И в тот самый момент, когда с моего языка готово уже было сорваться решительное «нет», мною вдруг овладело тяжелое чувство… Молодой человек, полный жизни, сил и желаний, заброшенный волею судеб в деревенские дебри, был охвачен чувством тоски, одиночества…

Вспомнился мне графский сад с роскошью его прохладных оранжерей и полумраком узких, заброшенных аллей… Эти аллеи, защищенные от солнца сводом из зеленых, сплетающихся ветвей старушек-лип, знают меня… Знают они и женщин, которые искали моей любви и полумрака… Вспомнилась мне роскошная гостиная, с сладкою ленью ее бархатных диванов, тяжелых портьер и ковров, мягких, как пух, с ленью, которую так любят молодые, здоровые животные… Пришла мне на память моя пьяная удаль, не знающая границ в своей шири, сатанинской гордости и презрении к жизни. И мое большое тело, утомленное сном, вновь захотело движений…

— Скажи, что я буду!

Мужик поклонился и вышел.

— Знал бы, не впускал его, чёрта! — проворчал Поликарп, быстро и бесцельно перелистывая книгу.

— Оставь книгу и поди оседлай Зорьку! — сказал я строго. — Живо!

— Живо… Как же, беспременно… Так вот возьму и побегу… Добро бы за дедом ехал, а то поедет чёрту рога ломать!

Это было сказано полушёпотом, но так, чтоб я слышал. Лакей, прошептавши дерзость, вытянулся передо мной и, презрительно ухмыляясь, стал ожидать ответной вспышки, но я сделал вид, что не слышал его слов. Мое молчание — лучшее и острейшее орудие в сражениях с Поликарпом. Это презрительное пропускание мимо ушей его ядовитых слов обезоруживает его и лишает почвы. Оно как наказание действует сильнее, чем подзатыльник или поток ругательных слов… Когда Поликарп вышел на двор седлать Зорьку, я заглянул в книгу, которую помешал ему читать… Это был «Граф Монте-Кристо», страшный роман Дюма… Мой цивилизованный дурак читает всё, начиная с вывесок питейных домов и кончая Огюстом Контом, лежащим у меня в сундуке вместе с другими мною не читаемыми, заброшенными книгами; но из всей массы печатного и писанного он признает одни только страшные, сильно действующие романы с знатными «господами», ядами и подземными ходами, остальное же он окрестил «чепухой». Об его чтении мне придется еще говорить в будущем, теперь же — ехать! Через четверть часа копыта моей Зорьки уже вздымали пыль по дороге от деревни до графской усадьбы. Солнце было близко к своему ночлегу, но жар и духота давали еще себя чувствовать… Накаленный воздух был неподвижен и сух, несмотря на то, что дорога моя лежала по берегу громаднейшего озера… Справа видел я водную массу, слева ласкала мой взгляд молодая, весенняя листва дубового леса, а между тем мои щеки переживали Сахару.
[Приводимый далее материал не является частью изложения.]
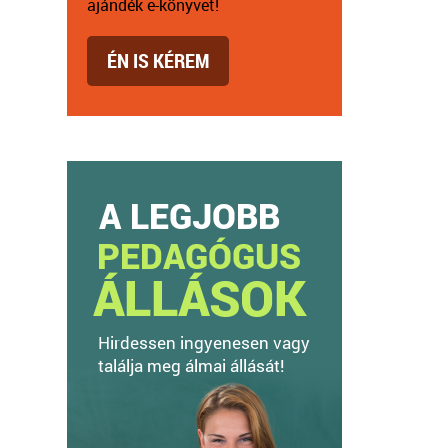
ajándék e-könyvet!
ÉN IS KÉREM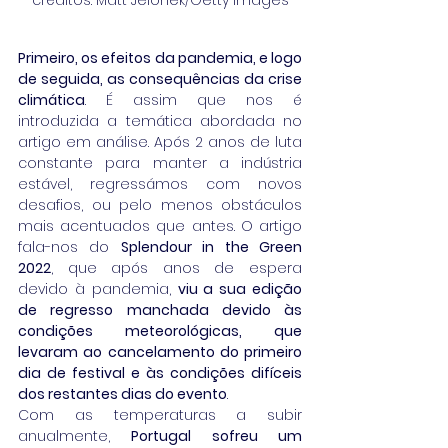
Primeiro, os efeitos da pandemia, e logo 
de seguida, as consequências da crise 
climática
. É assim que nos é 
introduzida a temática abordada no 
artigo em análise. Após 2 anos de luta 
constante para manter a indústria 
estável, regressámos com novos 
desafios, ou pelo menos obstáculos 
mais acentuados que antes. O artigo 
fala-nos do 
Splendour in the Green 
2022
, que após anos de espera 
devido à pandemia, 
viu a sua edição 
de regresso manchada devido às 
condições meteorológicas, que 
levaram ao cancelamento do primeiro 
dia de festival e às condições difíceis 
dos restantes dias do evento
.
Com as temperaturas a subir 
anualmente, 
Portugal sofreu um 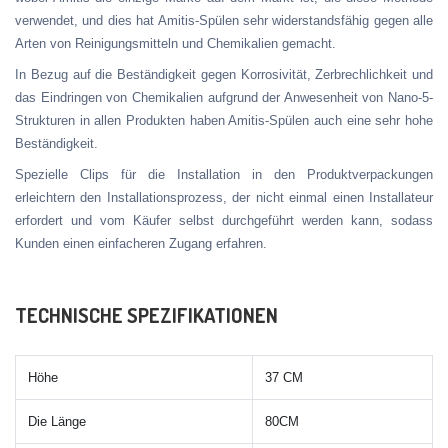
verwendet, und dies hat Amitis-Spülen sehr widerstandsfähig gegen alle
Arten von Reinigungsmitteln und Chemikalien gemacht.
In Bezug auf die Beständigkeit gegen Korrosivität, Zerbrechlichkeit und
das Eindringen von Chemikalien aufgrund der Anwesenheit von Nano-5-
Strukturen in allen Produkten haben Amitis-Spülen auch eine sehr hohe
Beständigkeit.
Spezielle Clips für die Installation in den Produktverpackungen
erleichtern den Installationsprozess, der nicht einmal einen Installateur
erfordert und vom Käufer selbst durchgeführt werden kann, sodass
Kunden einen einfacheren Zugang erfahren.
TECHNISCHE SPEZIFIKATIONEN
Höhe
37 CM
Die Länge
80CM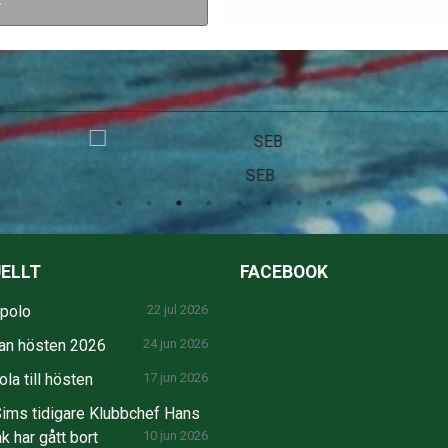
r
SEB
ELLT
FACEBOOK
npolo
22 jul 2026
an hösten 2026
24 jun 2026
la till hösten
17 jun 2026
ims tidigare Klubbchef Hans
k har gått bort
10 jun 2026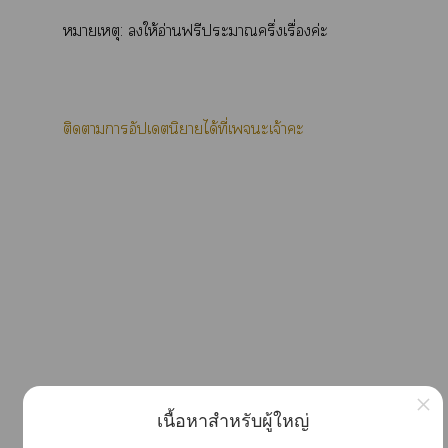
หมายเหตุ: ให้อ่านฟรีะาครึ่งเรื่องค่ะ
ติดาาอัปเดตนิยายได้ที่เะเจ้าะ
×
เนื้อหาสำหรับผู้ใหญ่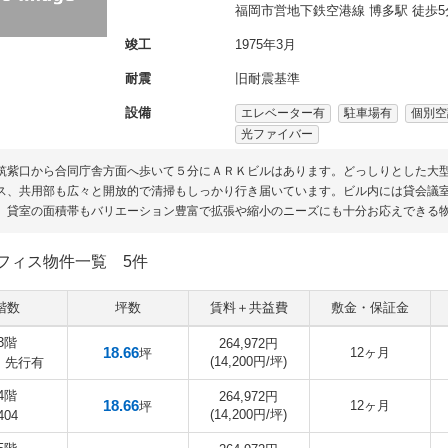
福岡市営地下鉄空港線 博多駅 徒歩5
竣工
1975年3月
耐震
旧耐震基準
設備
エレベーター有
駐車場有
個別空
光ファイバー
筑紫口から合同庁舎方面へ歩いて５分にＡＲＫビルはあります。どっしりとした大
ス、共用部も広々と開放的で清掃もしっかり行き届いています。ビル内には貸会議
。貸室の面積帯もバリエーション豊富で拡張や縮小のニーズにも十分お応えできる
フィス物件一覧
5件
階数
坪数
賃料＋共益費
敷金・保証金
3階
264,972円
18.66
12ヶ月
坪
(14,200円/坪)
4 先行有
4階
264,972円
18.66
12ヶ月
坪
(14,200円/坪)
404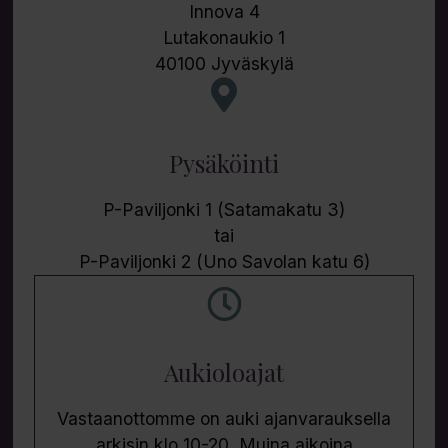
Innova 4
Lutakonaukio 1
40100 Jyväskylä
Pysäköinti
P-Paviljonki 1 (Satamakatu 3)
tai
P-Paviljonki 2 (Uno Savolan katu 6)
Aukioloajat
Vastaanottomme on auki ajanvarauksella
arkisin klo 10-20. Muina aikoina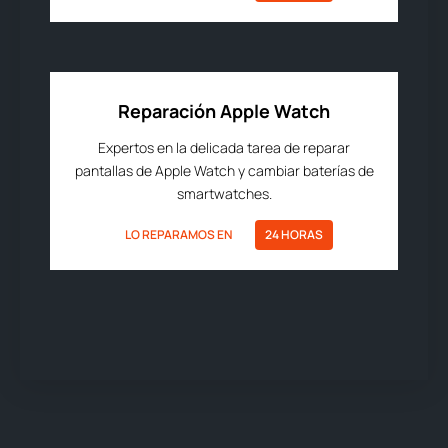
Reparación Apple Watch
Expertos en la delicada tarea de reparar
pantallas de Apple Watch y cambiar baterías de
smartwatches.
LO REPARAMOS EN
24 HORAS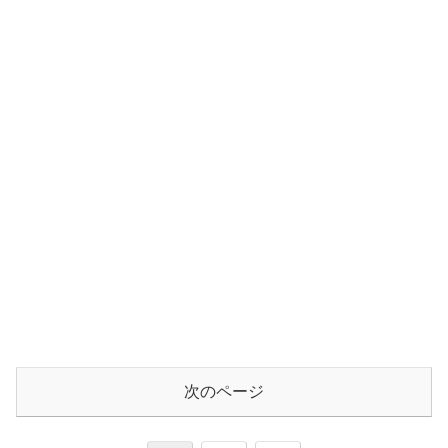
次のページ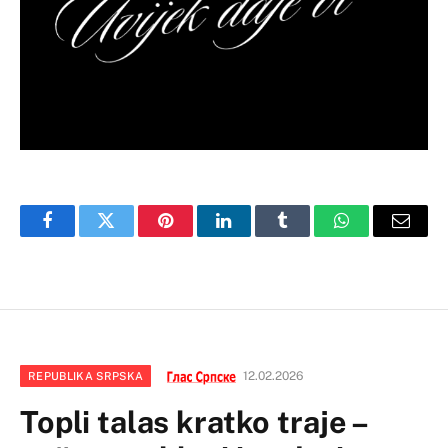
Facebook
Twitter
Pinterest
LinkedIn
Tumblr
WhatsApp
Email
12.02.2026
REPUBLIKA SRPSKA
Topli talas kratko traje –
«Быть грозе!» — подумал я, мечтая о хорошем, холодном ливне…

Озеро тихо спало. Ни одним звуком не приветствовало оно полета моей Зорьки, и лишь писк молодого кулика нарушал гробовое безмолвие неподвижного великана. Солнце гляделось в него, как в большое зеркало, и заливало всю его ширь от моей дороги до далекого берега ослепительным светом. Ослепленным глазам казалось, что не от солнца, а от озера берет свой свет природа.

Зной вогнал в дремоту и жизнь, которою так богато озеро и его зеленые берега… Попрятались птицы, не плескалась рыба, тихо ждали прохлады полевые кузнечики и сверчки. Кругом была пустыня. Лишь изредка моя Зорька вносила меня в густое облако прибрежных комаров, да вдали на озере еле шевелились три черные лодочки старика Михея, нашего рыболова, взявшего на откуп всё озеро.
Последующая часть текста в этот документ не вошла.